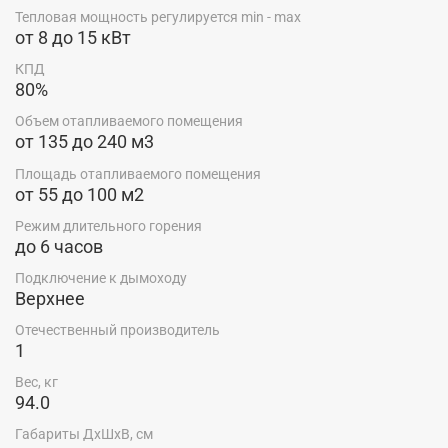
Тепловая мощность регулируется min - max
от 8 до 15 кВт
КПД
80%
Объем отапливаемого помещения
от 135 до 240 м3
Площадь отапливаемого помещения
от 55 до 100 м2
Режим длительного горения
до 6 часов
Подключение к дымоходу
Верхнее
Отечественный производитель
1
Вес, кг
94.0
Габариты ДхШхВ, см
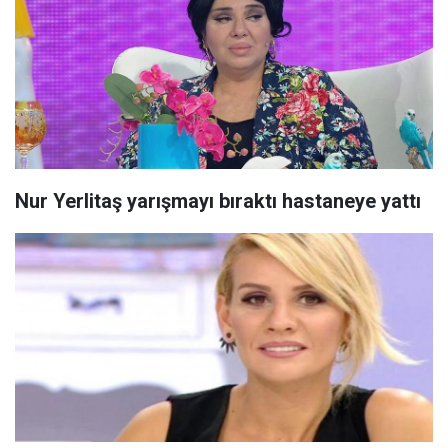
Nur Yerlitaş yarışmayı bıraktı hastaneye yattı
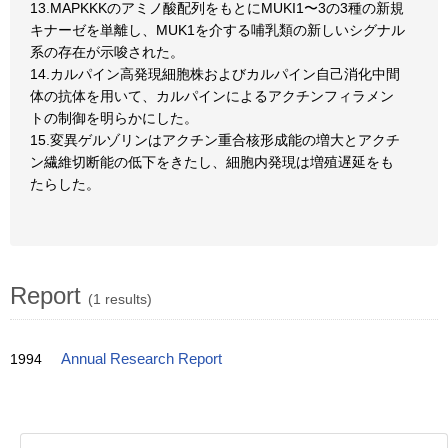
13.MAPKKKのアミノ酸配列をもとにMUKI1〜3の3種の新規
キナーゼを単離し、MUK1を介する哺乳類の新しいシグナル
系の存在が示唆された。
14.カルパイン高発現細胞株およびカルパイン自己消化中間
体の抗体を用いて、カルパインによるアクチンフィラメン
トの制御を明らかにした。
15.変異ゲルゾリンはアクチン重合核形成能の増大とアクチ
ン繊維切断能の低下をきたし、細胞内発現は増殖遅延をも
たらした。
Report
(1 results)
1994
Annual Research Report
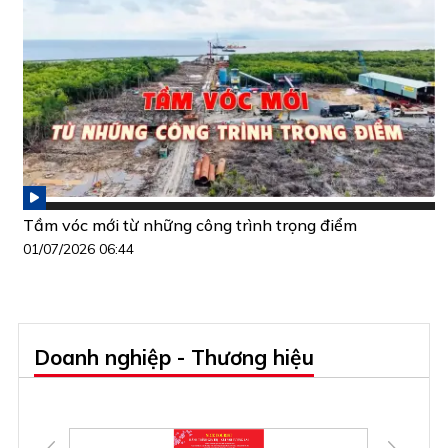
Tầm vóc mới từ những công trình trọng điểm
01/07/2026 06:44
Doanh nghiệp - Thương hiệu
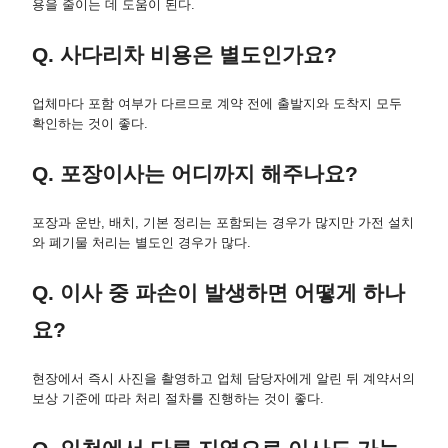
용을 줄이는 데 도움이 된다.
Q. 사다리차 비용은 별도인가요?
업체마다 포함 여부가 다르므로 계약 전에 출발지와 도착지 모두
확인하는 것이 좋다.
Q. 포장이사는 어디까지 해주나요?
포장과 운반, 배치, 기본 정리는 포함되는 경우가 많지만 가전 설치
와 폐기물 처리는 별도인 경우가 많다.
Q. 이사 중 파손이 발생하면 어떻게 하나
요?
현장에서 즉시 사진을 촬영하고 업체 담당자에게 알린 뒤 계약서의
보상 기준에 따라 처리 절차를 진행하는 것이 좋다.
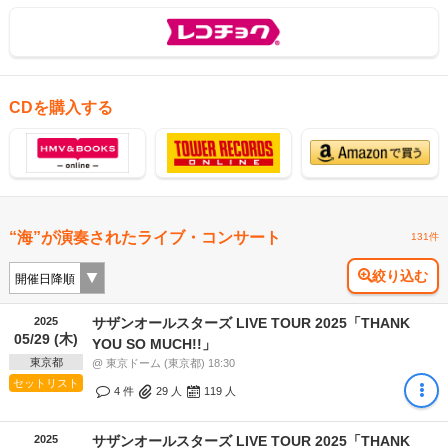
CDを購入する
“海”が演奏されたライブ・コンサート
131件
絞り込む
2025
サザンオールスターズ LIVE TOUR 2025「THANK
05/29 (木)
YOU SO MUCH!!」
東京都
@ 東京ドーム (東京都) 18:30
セットリスト
4 件
29
人
119
人
2025
サザンオールスターズ LIVE TOUR 2025「THANK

#####

** Problem requirements **
Write out all of the lines above again, changing every "Report" to "Summary" and keeping everything else unchanged. Leave the pictures out.

** Task solution **
Тепловая мощность регулируется min - max
от 8 до 15 кВт
КПД
80%
Объем отапливаемого помещения
от 135 до 240 м3
Площадь отапливаемого помещения
от 55 до 100 м2
Режим длительного горения
до 6 часов
Подключение к дымоходу
Верхнее
Отечественный производитель
1
Вес, кг
94.0
Габариты ДхШхВ, см
Nur Yerlitaş yarışmayı bıraktı hastaneye yattı
13.MAPKKKのアミノ酸配列をもとにMUKI1〜3の3種の新規
キナーゼを単離し、MUK1を介する哺乳類の新しいシグナル
系の存在が示唆された。
14.カルパイン高発現細胞株およびカルパイン自己消化中間
体の抗体を用いて、カルパインによるアクチンフィラメン
トの制御を明らかにした。
15.変異ゲルゾリンはアクチン重合核形成能の増大とアクチ
ン繊維切断能の低下をきたし、細胞内発現は増殖遅延をも
たらした。
Summary
(1 results)
1994
Annual Research Summary
Tầm vóc mới từ những công trình trọng điểm
01/07/2026 06:44
Doanh nghiệp - Thương hiệu
용을 줄이는 데 도움이 된다.
Q. 사다리차 비용은 별도인가요?
업체마다 포함 여부가 다르므로 계약 전에 출발지와 도착지 모두
확인하는 것이 좋다.
Q. 포장이사는 어디까지 해주나요?
포장과 운반, 배치, 기본 정리는 포함되는 경우가 많지만 가전 설치
와 폐기물 처리는 별도인 경우가 많다.
Q. 이사 중 파손이 발생하면 어떻게 하나
요?
현장에서 즉시 사진을 촬영하고 업체 담당자에게 알린 뒤 계약서의
보상 기준에 따라 처리 절차를 진행하는 것이 좋다.
CDを購入する
“海”が演奏されたライブ・コンサート
131件
絞り込む
2025
サザンオールスターズ LIVE TOUR 2025「THANK
05/29 (木)
YOU SO MUCH!!」
東京都
@ 東京ドーム (東京都) 18:30
セットリスト
4 件
29
人
119
人
2025
サザンオールスターズ LIVE TOUR 2025「THANK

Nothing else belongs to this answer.